Pennsylvania has one of the worst, most inequitable school funding arrangements in the nation. The legislature has fiddled and done nothing, allowing wide disparities to remain.

But today the Pennsylvania Supreme Court ruled in favor of permitting a trial on funding inequities. This is a big win for districts who are desperately underfunded.

The Pennsylvania Supreme Court on Thursday opened the door to a lawsuit by the William Penn School District and others asking courts to remedy wide funding disparities among school districts, breaking with decades of precedent dismissing such challenges.

Courts “must take great care in wading deeply into questions of social and economic policy, which we long have recognized as fitting poorly with the judiciary’s institutional competencies,” Justice David Wecht wrote in the majority opinion.

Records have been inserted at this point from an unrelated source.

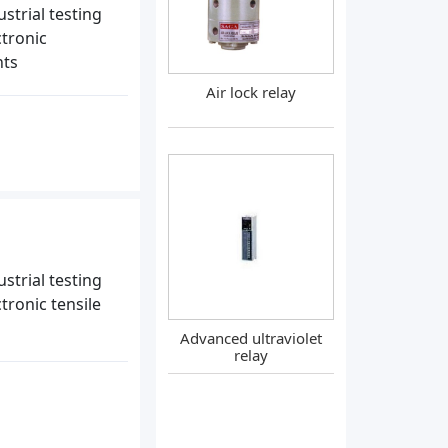
strial testing
ctronic
nts
Air lock relay
strial testing
tronic tensile
Advanced ultraviolet
relay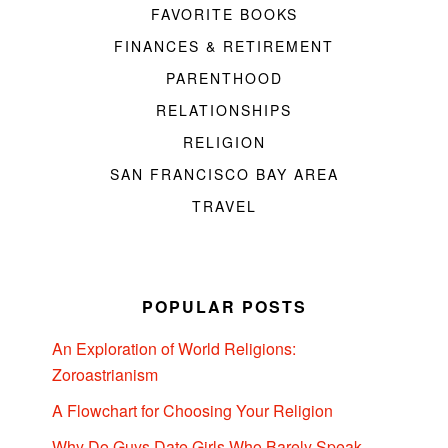
FAVORITE BOOKS
FINANCES & RETIREMENT
PARENTHOOD
RELATIONSHIPS
RELIGION
SAN FRANCISCO BAY AREA
TRAVEL
POPULAR POSTS
An Exploration of World Religions:
Zoroastrianism
A Flowchart for Choosing Your Religion
Why Do Guys Date Girls Who Barely Speak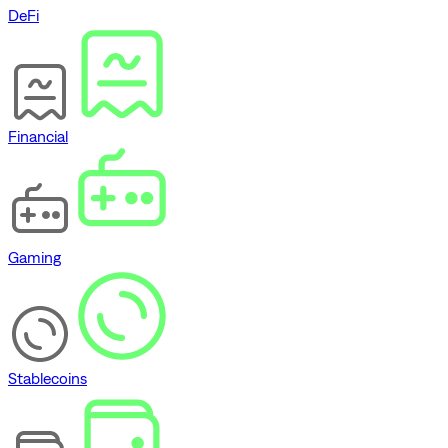
DeFi
Financial
Gaming
Stablecoins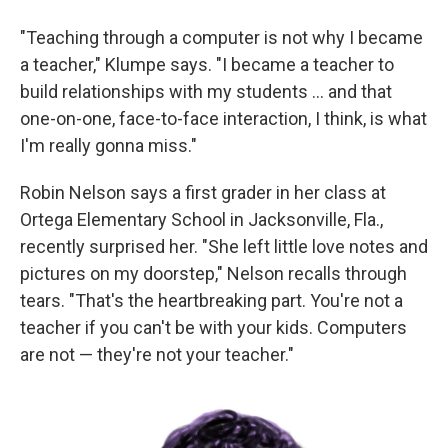
"Teaching through a computer is not why I became
a teacher," Klumpe says. "I became a teacher to
build relationships with my students ... and that
one-on-one, face-to-face interaction, I think, is what
I'm really gonna miss."
Robin Nelson says a first grader in her class at
Ortega Elementary School in Jacksonville, Fla.,
recently surprised her. "She left little love notes and
pictures on my doorstep," Nelson recalls through
tears. "That's the heartbreaking part. You're not a
teacher if you can't be with your kids. Computers
are not — they're not your teacher."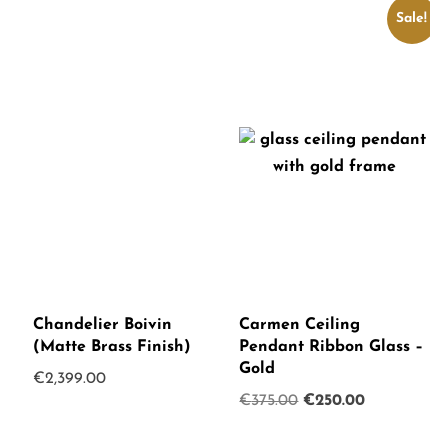
Sale!
Chandelier Boivin
Carmen Ceiling
(Matte Brass Finish)
Pendant Ribbon Glass –
Gold
€
2,399.00
Original
Current
€
375.00
€
250.00
price
price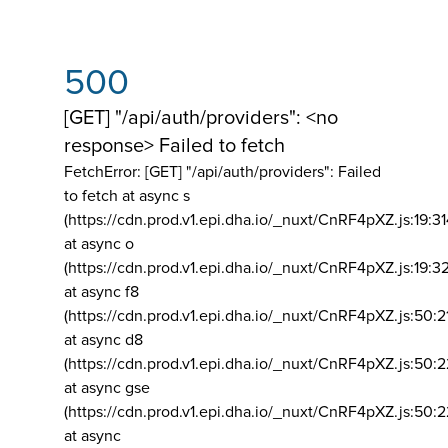
500
[GET] "/api/auth/providers": <no
response> Failed to fetch
FetchError: [GET] "/api/auth/providers":
Failed
to fetch at async s
(https://cdn.prod.v1.epi.dha.io/_nuxt/CnRF4pXZ.js:19:3
at async o
(https://cdn.prod.v1.epi.dha.io/_nuxt/CnRF4pXZ.js:19:3
at async f8
(https://cdn.prod.v1.epi.dha.io/_nuxt/CnRF4pXZ.js:50:2
at async d8
(https://cdn.prod.v1.epi.dha.io/_nuxt/CnRF4pXZ.js:50:2
at async gse
(https://cdn.prod.v1.epi.dha.io/_nuxt/CnRF4pXZ.js:50:
at async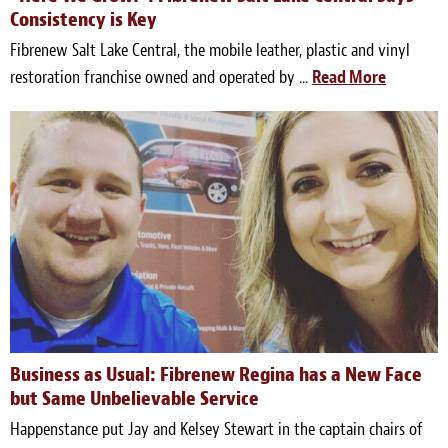
Consistency is Key
Fibrenew Salt Lake Central, the mobile leather, plastic and vinyl
restoration franchise owned and operated by ...
Read More
Business as Usual: Fibrenew Regina has a New Face
but Same Unbelievable Service
Happenstance put Jay and Kelsey Stewart in the captain chairs of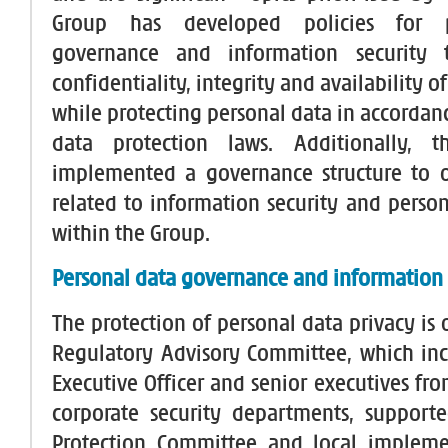
Group has developed policies for 
governance and information security 
confidentiality, integrity and availability o
while protecting personal data in accordan
data protection laws. Additionally, 
implemented a governance structure to o
related to information security and person
within the Group.
Personal data governance and information
The protection of personal data privacy is
Regulatory Advisory Committee, which inc
Executive Officer and senior executives fr
corporate security departments, support
Protection Committee and local impleme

But “it is fair neither to the people of the Commonwealth nor to the General Assembly itself to expect that body to police its own fulfillment of its constitutional mandate.”

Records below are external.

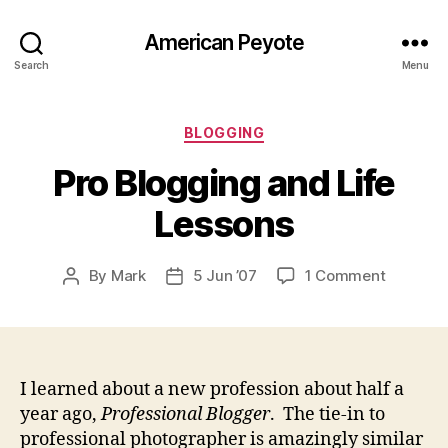
American Peyote
Search
Menu
Categories
BLOGGING
Pro Blogging and Life
Lessons
on
By
Mark
5 Jun ’07
1 Comment
Post
Post
Pro
author
date
Bloggin
and
Life
Lessons
I learned about a new profession about half a
year ago,
Professional Blogger
. The tie-in to
professional photographer is amazingly similar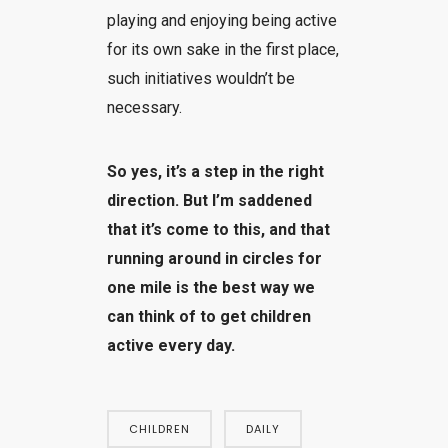
playing and enjoying being active
for its own sake in the first place,
such initiatives wouldn’t be
necessary.
So yes, it’s a step in the right
direction. But I’m saddened
that it’s come to this, and that
running around in circles for
one mile is the best way we
can think of to get children
active every day.
CHILDREN
DAILY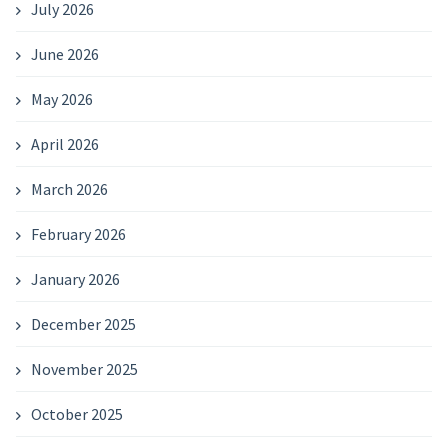
July 2026
June 2026
May 2026
April 2026
March 2026
February 2026
January 2026
December 2025
November 2025
October 2025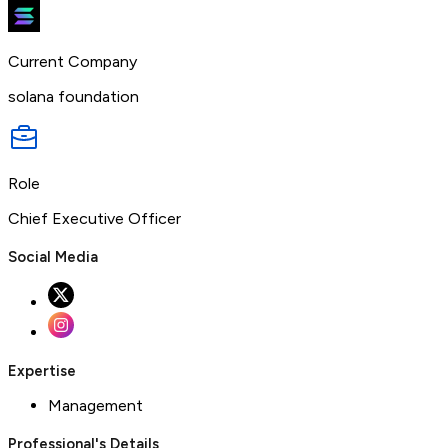
Current Company
solana foundation
Role
Chief Executive Officer
Social Media
Expertise
Management
Professional's Details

The court’s opinion — joined by four justices and accompanied by two dissenting opinions — does not resolve the William Penn lawsuit.

But it enables a trial court to hear arguments in the case, which contends that Pennsylvania’s school-funding system violates the state constitution’s guarantee of a “thorough and efficient system” of education, and its equal-protection provision. Commonwealth Court had dismissed the suit, which lawyers for the plaintiffs said Thursday they would now seek to expedite.

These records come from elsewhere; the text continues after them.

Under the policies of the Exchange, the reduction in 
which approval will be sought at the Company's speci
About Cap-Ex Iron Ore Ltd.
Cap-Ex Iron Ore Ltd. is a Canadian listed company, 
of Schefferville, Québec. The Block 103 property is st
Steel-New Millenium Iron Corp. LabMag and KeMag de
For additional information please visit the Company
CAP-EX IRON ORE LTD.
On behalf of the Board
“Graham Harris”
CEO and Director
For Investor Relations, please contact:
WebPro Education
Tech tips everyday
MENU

Pennsylvania’s school-funding system has long been a subject of complaint, with some of the widest spending gaps in the country between low- and high-poverty districts and heavy reliance on property taxes to fund schools.

In the William Penn School District — which has some of the highest tax rates in the state, but spends less per pupil than nearby Lower Merion — “we are moving ahead,” a jubilant Jane Harbert, superintendent of the district, said Thursday. “I have to tell you, it just bring tears to my eyes that we’re allowed to go further with this. We’re fighting a battle not just for William Penn but for the whole state of Pennsylvania.”

The first person she called with the news, Harbert said, was former superintendent Joseph Bruni, who spearheaded the suit. In an interview, he said he had waited a long time for this.